Hardy Boys #54 Mysterious Caravan and #55 Witchmaster's Key

In Hardy Boys #54, The Mysterious Caravan, Joe finds an ancient death mask while the boys vacation in Jamaica.  Some unscrupulous treasure hunters learn about the death mask and pursue the boys back to Bayport.  Meanwhile, Fenton Hardy works on a case involving stolen airline tickets.

I am pretty forgiving of the racial stereotypes in the old series books from the early part of the 20th century, since authors didn't know better back then and everyone was racist.  I find stereotypes to be much more disturbing when they appear in books written after 1970.

On page 10, William has a "broad white smile," and on page 154, he has a "white-toothed smile."  Wouldn't "broad smile" have sufficed? 

Joe is chased by the treasure hunters as he tries to get to the police station in Jamaica.  Once he gets into a taxi, he goes to the airport with the death mask.  I couldn't understand why Joe didn't take the taxi to the police station, since that is where he was going.  Instead, he leaves Jamaica with the death mask, and I guess he somehow makes it through customs with the contraband. 

I enjoyed this book from the very beginning.  It really makes a difference when the number of characters and different possible scenarios are kept to a lower number.

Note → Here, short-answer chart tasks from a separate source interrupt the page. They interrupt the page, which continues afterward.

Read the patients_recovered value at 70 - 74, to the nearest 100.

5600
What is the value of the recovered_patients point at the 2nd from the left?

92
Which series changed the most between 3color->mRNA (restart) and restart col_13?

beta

A decent explanation is given at the end for the convergence of the two mysteries.  Yes, for once, a Hardy Boys book has two mysteries.  They do converge, but at least a reason is given.

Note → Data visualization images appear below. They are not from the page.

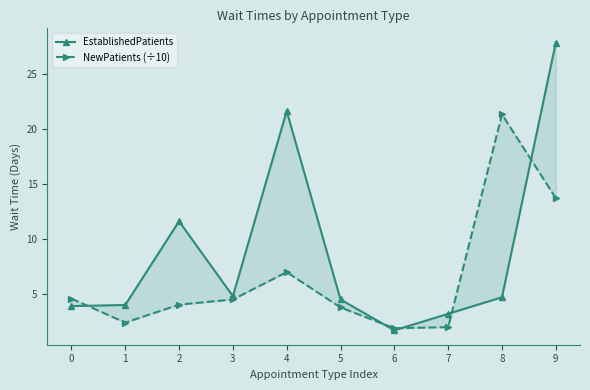

Reading left to right, extract all data points from this chart.

EstablishedPatients: 3.9	4.0	11.6	4.8	21.6	4.5	1.7	3.2	4.7	27.8
NewPatients (÷10): 4.6	2.4	4.0	4.5	7.0	3.8	1.9	2.0	21.3	13.7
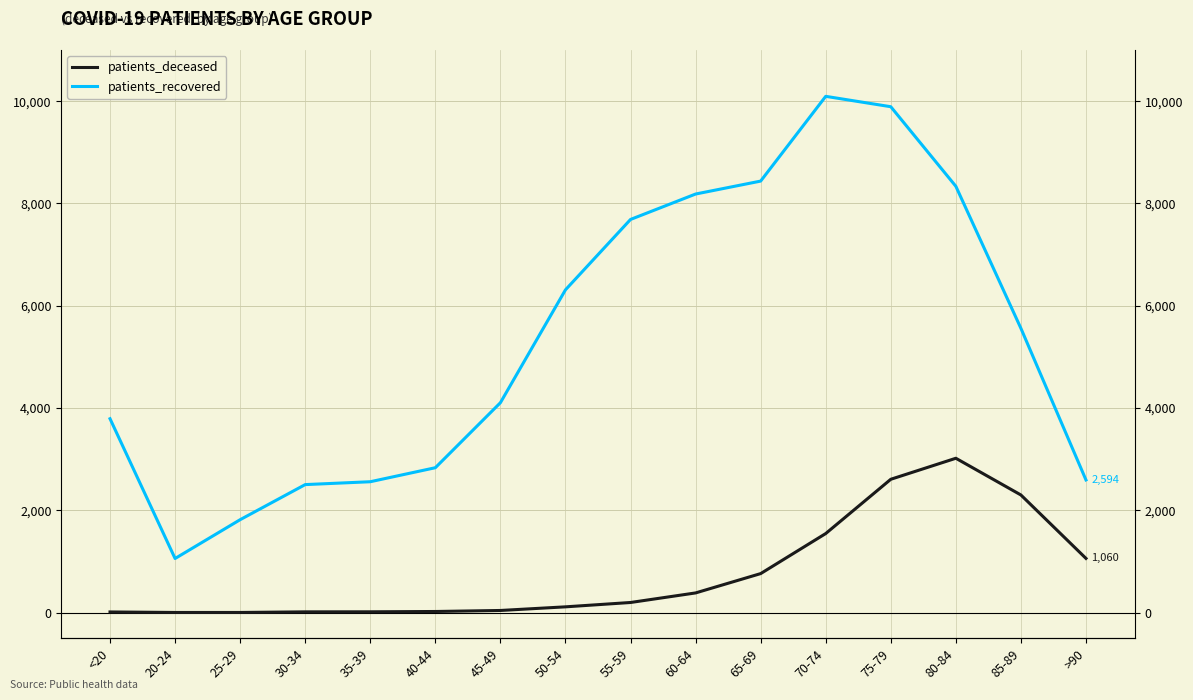

What is the difference between the maximum and minimum values in the patients_deceased series?

3015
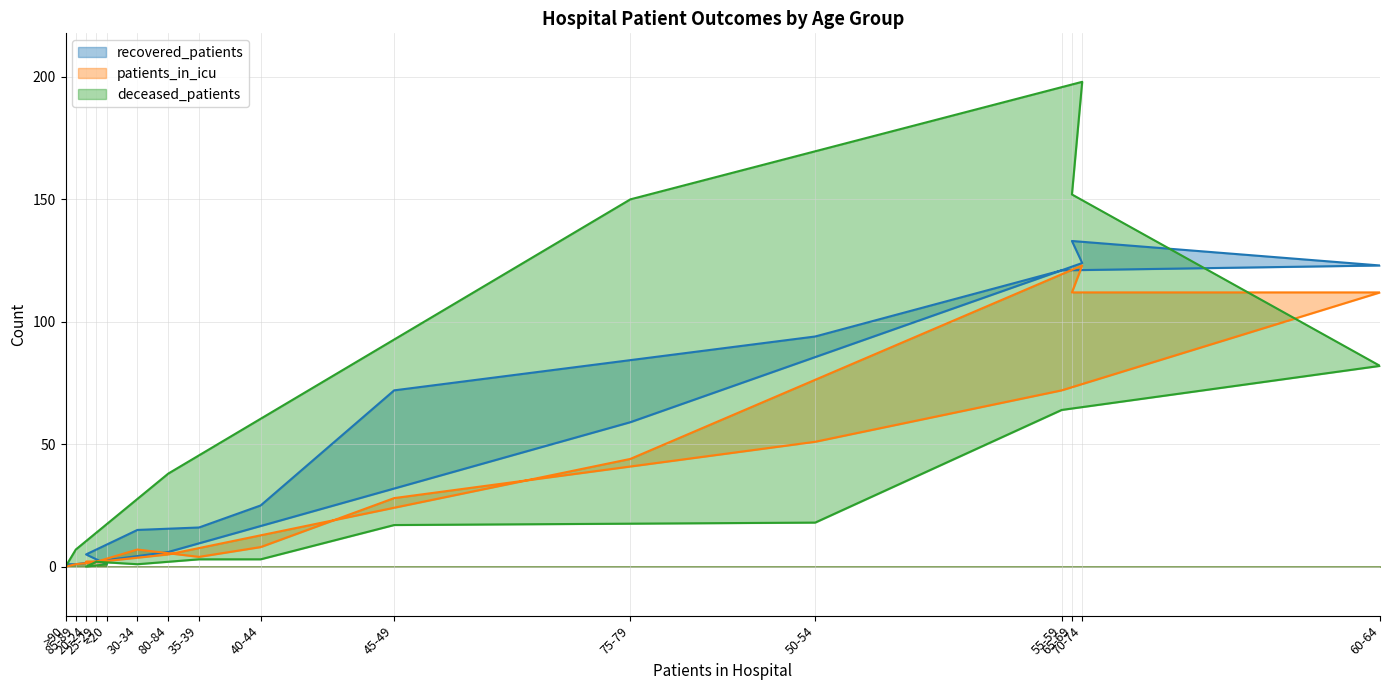

In deceased_patients, how many points are lower than both neighbors (excluding endpoints)?

2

I greatly enjoyed most of the book, and it flows a lot better than the previous book.  I still feel that the story has a few too many characters and is a little confusing.  The book lost me some in the last few chapters, but other than that, I found the book to be very good. 

In Hardy Boys #55, The Witchmaster's Key, Frank and Joe arrive in England to investigate the theft of all the contents of a museum about witchcraft. Wow.  I guess the thieves didn't want to miss out on anything.

I like how the dentist's name is Vincent Burelli.  This book was written by Vincent Buranelli.

On page 55, it is mentioned what a "strange coincidence" it is for two men to have the same name.  No, not really.  Those of us with common names are rather used to that. 

Is it bad that I kept reading Griffinmoor as Gryffindor?

On page 137, the boys buy some toothbrushes and some clothes.  I guess they don't need to shave anymore like they did in The Arctic Patrol Mystery.

This is an excellent book.  None of it drags, and the ending was written well.  I enjoyed all of it.  This book is outstanding like The Mystery of the Spiral Bridge and The Clue of the Screeching Owl.